Impacto no Direito de Greve e Descontos Sindicais
O direito à greve permanece, mas com restrições importantes em setores considerados essenciais. Nesses casos, o funcionamento mínimo obrigatório durante paralisações subiu para 75%, com as forças de segurança devendo manter 100% de sua operação. Além disso, a ocupação de empresas por manifestantes passa a ser considerada uma infração grave, sujeita a punições mais severas para os organizadores. Quanto ao desconto sindical obrigatório, ele foi limitado a um teto de 2% do salário e sua renovação agora depende de acordo direto entre sindicatos e empregadores, retirando o caráter automático e permanente da arrecadação.

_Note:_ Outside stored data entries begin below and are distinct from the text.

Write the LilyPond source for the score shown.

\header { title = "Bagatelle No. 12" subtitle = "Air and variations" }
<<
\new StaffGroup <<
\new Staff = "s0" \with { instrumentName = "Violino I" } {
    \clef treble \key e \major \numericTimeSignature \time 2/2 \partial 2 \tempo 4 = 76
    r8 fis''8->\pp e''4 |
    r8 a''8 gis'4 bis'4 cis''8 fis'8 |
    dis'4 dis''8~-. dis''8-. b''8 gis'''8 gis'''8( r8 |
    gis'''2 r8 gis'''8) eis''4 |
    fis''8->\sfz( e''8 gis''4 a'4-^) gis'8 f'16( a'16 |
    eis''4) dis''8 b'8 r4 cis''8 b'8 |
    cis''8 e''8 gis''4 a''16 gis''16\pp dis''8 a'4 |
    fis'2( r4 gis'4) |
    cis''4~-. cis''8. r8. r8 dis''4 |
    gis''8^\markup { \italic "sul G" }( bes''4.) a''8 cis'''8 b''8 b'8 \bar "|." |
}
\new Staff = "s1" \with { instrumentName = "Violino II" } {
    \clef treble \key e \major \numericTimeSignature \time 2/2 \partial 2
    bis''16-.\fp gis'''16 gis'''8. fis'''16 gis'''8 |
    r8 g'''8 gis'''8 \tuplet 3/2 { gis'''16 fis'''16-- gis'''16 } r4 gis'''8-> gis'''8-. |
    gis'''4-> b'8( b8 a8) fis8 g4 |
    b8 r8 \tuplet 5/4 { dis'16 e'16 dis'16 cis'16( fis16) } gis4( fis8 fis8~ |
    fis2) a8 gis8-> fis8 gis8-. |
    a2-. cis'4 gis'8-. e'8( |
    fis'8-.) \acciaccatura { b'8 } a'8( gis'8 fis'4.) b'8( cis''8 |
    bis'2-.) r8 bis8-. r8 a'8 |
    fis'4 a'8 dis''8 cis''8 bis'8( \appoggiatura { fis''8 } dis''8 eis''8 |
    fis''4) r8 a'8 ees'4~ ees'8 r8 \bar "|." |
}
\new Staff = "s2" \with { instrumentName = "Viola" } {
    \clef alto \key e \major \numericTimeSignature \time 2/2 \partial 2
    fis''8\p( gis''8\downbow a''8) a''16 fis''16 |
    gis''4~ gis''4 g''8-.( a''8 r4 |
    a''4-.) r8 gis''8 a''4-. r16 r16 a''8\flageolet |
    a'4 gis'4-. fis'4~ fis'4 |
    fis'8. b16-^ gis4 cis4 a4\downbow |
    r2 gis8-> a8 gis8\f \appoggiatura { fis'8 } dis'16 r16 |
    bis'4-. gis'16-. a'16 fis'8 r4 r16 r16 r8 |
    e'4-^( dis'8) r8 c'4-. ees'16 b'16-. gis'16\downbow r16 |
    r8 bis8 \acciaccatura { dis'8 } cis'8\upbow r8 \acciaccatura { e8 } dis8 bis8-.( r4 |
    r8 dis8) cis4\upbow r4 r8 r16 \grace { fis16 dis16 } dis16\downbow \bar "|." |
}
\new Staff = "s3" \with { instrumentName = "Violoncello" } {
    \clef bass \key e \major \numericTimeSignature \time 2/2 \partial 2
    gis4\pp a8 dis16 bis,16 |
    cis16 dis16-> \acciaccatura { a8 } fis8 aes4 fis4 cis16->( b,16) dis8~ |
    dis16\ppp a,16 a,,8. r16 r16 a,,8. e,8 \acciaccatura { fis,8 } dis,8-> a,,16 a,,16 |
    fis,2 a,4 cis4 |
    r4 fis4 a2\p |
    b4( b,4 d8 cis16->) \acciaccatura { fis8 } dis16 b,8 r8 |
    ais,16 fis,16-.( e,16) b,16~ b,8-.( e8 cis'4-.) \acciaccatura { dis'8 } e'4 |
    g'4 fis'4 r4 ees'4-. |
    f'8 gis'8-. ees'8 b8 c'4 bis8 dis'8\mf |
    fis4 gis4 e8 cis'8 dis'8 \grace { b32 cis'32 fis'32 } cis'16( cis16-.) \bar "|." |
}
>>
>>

Enfraquecimento do Peronismo no Congresso
O movimento peronista enfrenta um de seus momentos de menor representação no Senado argentino desde 1983. Esse declínio é atribuído a divisões internas e derrotas eleitorais. Governadores de oposição, dependentes de recursos federais, negociaram com o governo Milei, pressionando parlamentares a votarem a favor da reforma em troca de benefícios regionais, o que fragmentou a unidade do bloco de esquerda.
Argumentos a Favor da Reforma
O governo defende que a flexibilização das leis trabalhistas, incluindo mudanças em indenizações e férias, incentivará os empresários a contratar mais. Atualmente, mais de 40% dos trabalhadores argentinos estão na informalidade. Os defensores da medida argumentam que as regras antigas eram excessivamente rígidas, impedindo o crescimento econômico e a criação de empregos modernos.